Work to complete:
All that should come back is the lines of the data below from the one containing "Центральної міської клінічної лікарні." to the one containing "bedensel ve zihinsel", inclusive, exactly as they stand.

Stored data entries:

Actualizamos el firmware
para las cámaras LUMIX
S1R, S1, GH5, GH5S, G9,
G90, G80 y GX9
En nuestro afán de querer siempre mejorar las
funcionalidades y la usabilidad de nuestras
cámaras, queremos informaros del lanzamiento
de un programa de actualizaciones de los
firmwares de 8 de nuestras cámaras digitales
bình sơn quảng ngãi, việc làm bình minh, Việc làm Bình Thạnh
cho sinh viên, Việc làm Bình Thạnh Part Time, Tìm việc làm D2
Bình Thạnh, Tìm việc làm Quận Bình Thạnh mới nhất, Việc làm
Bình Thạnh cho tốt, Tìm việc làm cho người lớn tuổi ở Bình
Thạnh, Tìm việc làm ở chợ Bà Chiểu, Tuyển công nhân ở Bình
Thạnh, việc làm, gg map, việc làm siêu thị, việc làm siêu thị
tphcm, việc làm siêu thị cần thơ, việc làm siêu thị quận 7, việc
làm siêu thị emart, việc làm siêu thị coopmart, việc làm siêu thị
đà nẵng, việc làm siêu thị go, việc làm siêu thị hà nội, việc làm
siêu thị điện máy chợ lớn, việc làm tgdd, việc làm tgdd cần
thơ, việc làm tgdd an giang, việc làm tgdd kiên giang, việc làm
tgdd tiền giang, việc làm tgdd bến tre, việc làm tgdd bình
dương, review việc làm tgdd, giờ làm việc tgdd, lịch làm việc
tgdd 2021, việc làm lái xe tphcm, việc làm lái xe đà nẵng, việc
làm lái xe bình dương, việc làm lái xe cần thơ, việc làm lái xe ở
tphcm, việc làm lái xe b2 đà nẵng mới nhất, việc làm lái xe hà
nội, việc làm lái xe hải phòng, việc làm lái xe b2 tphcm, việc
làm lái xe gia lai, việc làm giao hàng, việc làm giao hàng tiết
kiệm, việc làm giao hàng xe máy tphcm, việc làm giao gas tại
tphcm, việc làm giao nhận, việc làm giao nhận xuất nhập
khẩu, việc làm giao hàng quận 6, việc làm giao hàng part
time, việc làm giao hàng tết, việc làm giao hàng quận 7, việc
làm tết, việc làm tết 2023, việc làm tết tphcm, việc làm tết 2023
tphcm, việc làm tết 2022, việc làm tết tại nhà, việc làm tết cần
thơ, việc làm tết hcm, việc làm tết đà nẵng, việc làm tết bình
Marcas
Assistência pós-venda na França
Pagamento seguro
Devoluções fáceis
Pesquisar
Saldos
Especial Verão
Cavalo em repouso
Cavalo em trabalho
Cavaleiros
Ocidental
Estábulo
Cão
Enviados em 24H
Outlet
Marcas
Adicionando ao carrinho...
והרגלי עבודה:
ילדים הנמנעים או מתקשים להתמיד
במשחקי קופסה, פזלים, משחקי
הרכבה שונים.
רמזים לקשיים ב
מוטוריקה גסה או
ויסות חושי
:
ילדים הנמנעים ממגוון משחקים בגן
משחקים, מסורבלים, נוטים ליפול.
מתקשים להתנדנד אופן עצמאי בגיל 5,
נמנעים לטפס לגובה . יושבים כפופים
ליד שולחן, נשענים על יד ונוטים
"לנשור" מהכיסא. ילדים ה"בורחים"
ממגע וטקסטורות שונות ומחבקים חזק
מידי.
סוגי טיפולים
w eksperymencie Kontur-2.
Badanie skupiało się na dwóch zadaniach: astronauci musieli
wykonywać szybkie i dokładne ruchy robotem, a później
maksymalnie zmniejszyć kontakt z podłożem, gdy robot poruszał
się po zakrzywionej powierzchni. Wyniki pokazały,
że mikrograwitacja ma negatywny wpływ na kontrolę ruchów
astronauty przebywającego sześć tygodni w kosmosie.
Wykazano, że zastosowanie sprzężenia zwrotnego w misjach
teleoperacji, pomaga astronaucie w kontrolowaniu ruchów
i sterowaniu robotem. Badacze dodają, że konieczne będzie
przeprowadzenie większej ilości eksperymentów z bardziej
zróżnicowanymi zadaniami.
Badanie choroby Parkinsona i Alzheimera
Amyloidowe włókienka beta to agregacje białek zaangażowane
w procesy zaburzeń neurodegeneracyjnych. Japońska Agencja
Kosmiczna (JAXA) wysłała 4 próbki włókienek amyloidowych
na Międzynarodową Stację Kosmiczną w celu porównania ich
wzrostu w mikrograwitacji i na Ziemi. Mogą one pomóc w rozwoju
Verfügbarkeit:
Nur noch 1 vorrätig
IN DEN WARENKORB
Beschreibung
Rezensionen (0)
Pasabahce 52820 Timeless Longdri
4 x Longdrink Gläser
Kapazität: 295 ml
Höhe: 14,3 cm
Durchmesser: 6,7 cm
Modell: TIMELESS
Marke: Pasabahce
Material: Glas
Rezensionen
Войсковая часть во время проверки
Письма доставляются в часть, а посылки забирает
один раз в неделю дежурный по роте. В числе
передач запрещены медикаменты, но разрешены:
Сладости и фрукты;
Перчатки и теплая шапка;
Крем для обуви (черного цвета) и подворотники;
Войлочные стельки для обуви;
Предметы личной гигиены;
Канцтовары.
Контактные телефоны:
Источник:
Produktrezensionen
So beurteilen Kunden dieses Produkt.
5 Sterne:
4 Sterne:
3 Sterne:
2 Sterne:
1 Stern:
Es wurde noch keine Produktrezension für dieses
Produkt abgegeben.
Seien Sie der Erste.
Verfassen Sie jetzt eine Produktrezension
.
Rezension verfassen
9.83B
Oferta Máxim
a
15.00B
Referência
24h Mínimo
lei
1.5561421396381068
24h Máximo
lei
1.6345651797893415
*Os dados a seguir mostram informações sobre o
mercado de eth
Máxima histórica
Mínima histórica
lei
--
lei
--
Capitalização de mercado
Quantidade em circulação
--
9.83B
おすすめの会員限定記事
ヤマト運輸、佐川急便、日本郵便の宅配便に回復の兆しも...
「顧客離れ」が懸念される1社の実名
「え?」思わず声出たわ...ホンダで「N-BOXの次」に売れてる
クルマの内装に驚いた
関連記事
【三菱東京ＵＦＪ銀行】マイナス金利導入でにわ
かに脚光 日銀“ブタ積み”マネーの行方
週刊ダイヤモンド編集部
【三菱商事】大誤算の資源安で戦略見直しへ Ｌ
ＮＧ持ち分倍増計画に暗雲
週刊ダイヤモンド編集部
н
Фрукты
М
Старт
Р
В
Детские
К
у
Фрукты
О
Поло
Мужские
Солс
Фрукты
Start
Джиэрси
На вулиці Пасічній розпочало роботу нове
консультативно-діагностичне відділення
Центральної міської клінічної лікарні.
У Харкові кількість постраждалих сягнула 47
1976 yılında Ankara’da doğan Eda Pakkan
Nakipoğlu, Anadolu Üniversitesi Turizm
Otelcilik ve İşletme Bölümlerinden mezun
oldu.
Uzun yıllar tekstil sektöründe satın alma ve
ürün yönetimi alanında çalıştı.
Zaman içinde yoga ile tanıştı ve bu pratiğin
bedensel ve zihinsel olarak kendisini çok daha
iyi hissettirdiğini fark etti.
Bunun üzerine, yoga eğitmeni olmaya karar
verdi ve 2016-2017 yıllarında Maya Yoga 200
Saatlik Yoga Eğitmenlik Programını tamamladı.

Your solution:
Центральної міської клінічної лікарні.
У Харкові кількість постраждалих сягнула 47
1976 yılında Ankara’da doğan Eda Pakkan
Nakipoğlu, Anadolu Üniversitesi Turizm
Otelcilik ve İşletme Bölümlerinden mezun
oldu.
Uzun yıllar tekstil sektöründe satın alma ve
ürün yönetimi alanında çalıştı.
Zaman içinde yoga ile tanıştı ve bu pratiğin
bedensel ve zihinsel olarak kendisini çok daha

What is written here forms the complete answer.